[Data under study Boundary: Start]

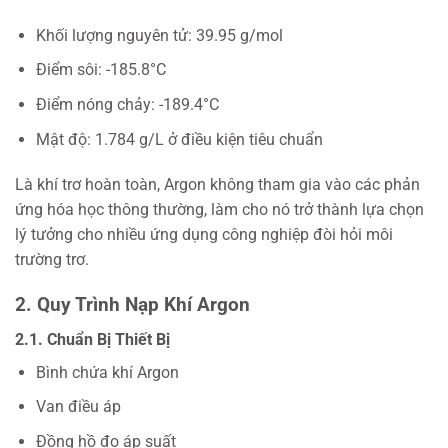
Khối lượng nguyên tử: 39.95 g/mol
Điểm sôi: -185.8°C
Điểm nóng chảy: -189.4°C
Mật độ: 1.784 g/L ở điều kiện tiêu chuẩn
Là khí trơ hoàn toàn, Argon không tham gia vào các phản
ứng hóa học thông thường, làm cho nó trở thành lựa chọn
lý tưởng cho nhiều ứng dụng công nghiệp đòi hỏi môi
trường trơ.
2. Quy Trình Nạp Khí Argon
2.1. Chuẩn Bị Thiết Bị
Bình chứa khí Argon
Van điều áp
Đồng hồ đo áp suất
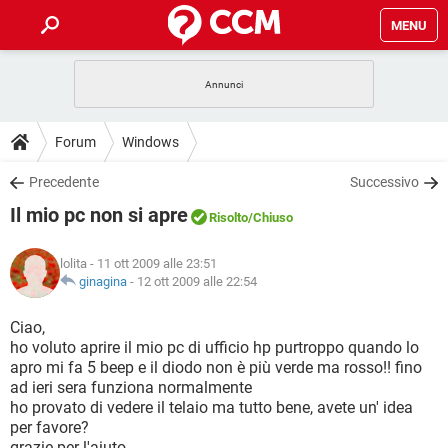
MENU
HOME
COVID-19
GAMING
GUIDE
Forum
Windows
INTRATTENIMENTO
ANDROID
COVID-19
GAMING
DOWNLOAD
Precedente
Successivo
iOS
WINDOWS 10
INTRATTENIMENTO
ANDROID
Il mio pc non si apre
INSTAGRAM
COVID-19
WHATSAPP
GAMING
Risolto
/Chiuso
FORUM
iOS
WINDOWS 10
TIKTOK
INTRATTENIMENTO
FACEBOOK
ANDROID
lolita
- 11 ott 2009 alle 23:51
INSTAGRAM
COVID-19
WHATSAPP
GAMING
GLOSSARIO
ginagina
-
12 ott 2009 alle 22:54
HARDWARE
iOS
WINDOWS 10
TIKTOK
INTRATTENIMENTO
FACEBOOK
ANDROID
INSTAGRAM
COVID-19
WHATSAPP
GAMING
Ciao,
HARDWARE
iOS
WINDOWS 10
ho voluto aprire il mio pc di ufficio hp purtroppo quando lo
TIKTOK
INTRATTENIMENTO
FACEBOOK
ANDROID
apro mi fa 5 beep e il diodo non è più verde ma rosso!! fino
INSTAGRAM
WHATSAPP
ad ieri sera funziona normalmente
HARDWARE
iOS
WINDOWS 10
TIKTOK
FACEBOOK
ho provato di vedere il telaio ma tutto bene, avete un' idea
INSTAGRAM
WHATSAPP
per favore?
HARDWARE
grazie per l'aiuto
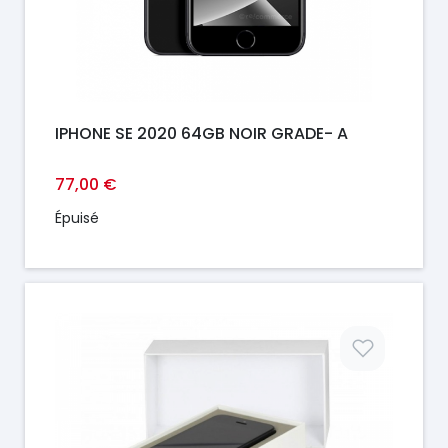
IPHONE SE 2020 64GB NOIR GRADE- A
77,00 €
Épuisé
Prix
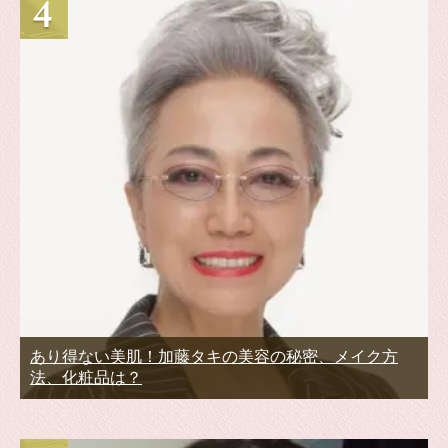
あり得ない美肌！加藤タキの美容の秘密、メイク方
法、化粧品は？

[Data under study Boundary: End]

Please repeat, word for word, all the text read from the records above, leaving the pictures out of your answer.

Khối lượng nguyên tử: 39.95 g/mol
Điểm sôi: -185.8°C
Điểm nóng chảy: -189.4°C
Mật độ: 1.784 g/L ở điều kiện tiêu chuẩn
Là khí trơ hoàn toàn, Argon không tham gia vào các phản
ứng hóa học thông thường, làm cho nó trở thành lựa chọn
lý tưởng cho nhiều ứng dụng công nghiệp đòi hỏi môi
trường trơ.
2. Quy Trình Nạp Khí Argon
2.1. Chuẩn Bị Thiết Bị
Bình chứa khí Argon
Van điều áp
Đồng hồ đo áp suất
MENU
HOME
COVID-19
GAMING
GUIDE
Forum
Windows
INTRATTENIMENTO
ANDROID
COVID-19
GAMING
DOWNLOAD
Precedente
Successivo
iOS
WINDOWS 10
INTRATTENIMENTO
ANDROID
Il mio pc non si apre
INSTAGRAM
COVID-19
WHATSAPP
GAMING
Risolto
/Chiuso
FORUM
iOS
WINDOWS 10
TIKTOK
INTRATTENIMENTO
FACEBOOK
ANDROID
lolita
- 11 ott 2009 alle 23:51
INSTAGRAM
COVID-19
WHATSAPP
GAMING
GLOSSARIO
ginagina
-
12 ott 2009 alle 22:54
HARDWARE
iOS
WINDOWS 10
TIKTOK
INTRATTENIMENTO
FACEBOOK
ANDROID
INSTAGRAM
COVID-19
WHATSAPP
GAMING
Ciao,
HARDWARE
iOS
WINDOWS 10
ho voluto aprire il mio pc di ufficio hp purtroppo quando lo
TIKTOK
INTRATTENIMENTO
FACEBOOK
ANDROID
apro mi fa 5 beep e il diodo non è più verde ma rosso!! fino
INSTAGRAM
WHATSAPP
ad ieri sera funziona normalmente
HARDWARE
iOS
WINDOWS 10
TIKTOK
FACEBOOK
ho provato di vedere il telaio ma tutto bene, avete un' idea
INSTAGRAM
WHATSAPP
per favore?
HARDWARE
grazie per l'aiuto
IPHONE SE 2020 64GB NOIR GRADE- A
77,00 €
Épuisé
Prix
あり得ない美肌！加藤タキの美容の秘密、メイク方
法、化粧品は？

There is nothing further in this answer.